- Terroir and the Making of Beer into Wine. I commented on the original post (leaving a typo; sigh) because it is a topic obviously dear to me. However, and I might wear you out with this, using the word terroir when talking about beer from a place just confuses the conversation. To cite Jamie Goode for the second week in a row, he once described the concept of terroir in wine as “blindingly obvious and hotly controversial.”
Find a word to use other than terroir and the conversation may change. Read the other comments and also head over to a discussion that popped up at Beer Advocate with that in mind. And particularly this post from VitisVinifera, which takes things in another direction.
until a brewer:
-grows their barley/wheat/whatever right there
-grows their hops right there
-gets their water on-site
-completes all of this with a contiguous on-site brewery
I will consider this an unanswered question
My argument would be that a beer can taste of a place, represent a place, and be unique to a place without every damn ingredient being from that place.
– Does beer need editing? Boak and Bailey ask that question and more: “Who is there to stop a brewer releasing a bad beer? To say, before it reaches the public, that it is simply not good enough?”
– International Gruit Day. Circle the date on your calendar: Feb. 1. But celebrate responsibly, because there’s little nastier than a Ground Hog Day hangover.
– There are at least two different “wine communities” – and they don’t talk to each other.
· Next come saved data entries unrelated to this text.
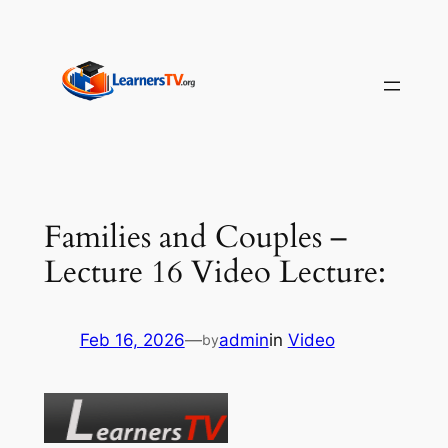
Skip
to
content
Families and Couples –
Lecture 16 Video Lecture:
Feb 16, 2026
—
admin
in
Video
by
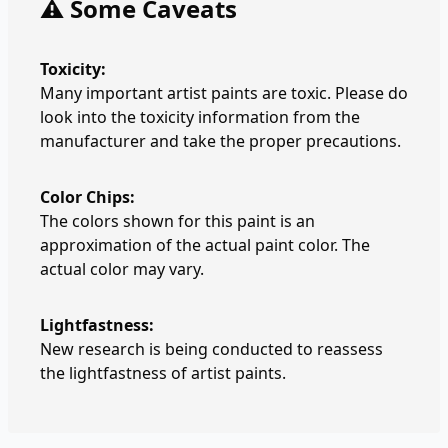
⚠️ Some Caveats
Toxicity:
Many important artist paints are toxic. Please do
look into the toxicity information from the
manufacturer and take the proper precautions.
Color Chips:
The colors shown for this paint is an
approximation of the actual paint color. The
actual color may vary.
Lightfastness:
New research is being conducted to reassess
the lightfastness of artist paints.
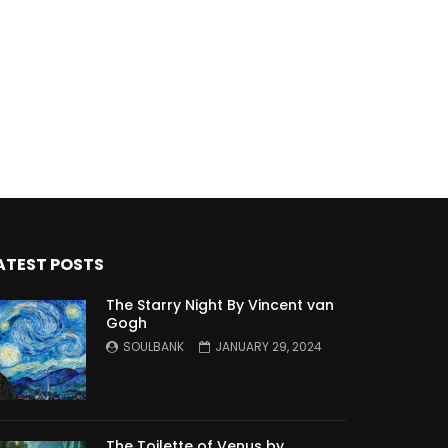
ATEST POSTS
The Starry Night By Vincent van
Gogh
SOULBANK
JANUARY 29, 2024
The Toilette of Venus by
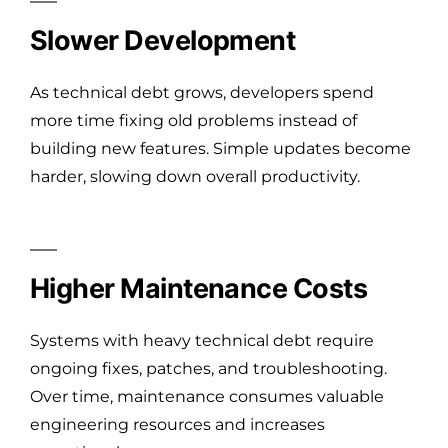
Slower Development
As technical debt grows, developers spend
more time fixing old problems instead of
building new features. Simple updates become
harder, slowing down overall productivity.
Higher Maintenance Costs
Systems with heavy technical debt require
ongoing fixes, patches, and troubleshooting.
Over time, maintenance consumes valuable
engineering resources and increases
Arguably at least three beer communities. Can you name them?
– Best Beer Writing Contest. Sponsored by the Beer Bloggers Conference and the National Beer Wholesalers Association (NBWA). Twenty-five entrants receive free registration to the 2014 Beer Bloggers Conference and the overall winner gets a free trip for two to attend NBWA’s 77th Annual Convention in New Orleans. A new blog post, dated after Dec. 19, is required, one that discusses the topic of “America’s Beer Renaissance: Consumer Choice and Variety in the U.S. Beer Market.” One of the suggested topics — and if you want to win you should consider their agenda — is, “How can beer writers partner with brewers, beer distributors and retailers to promote beer in their communities?”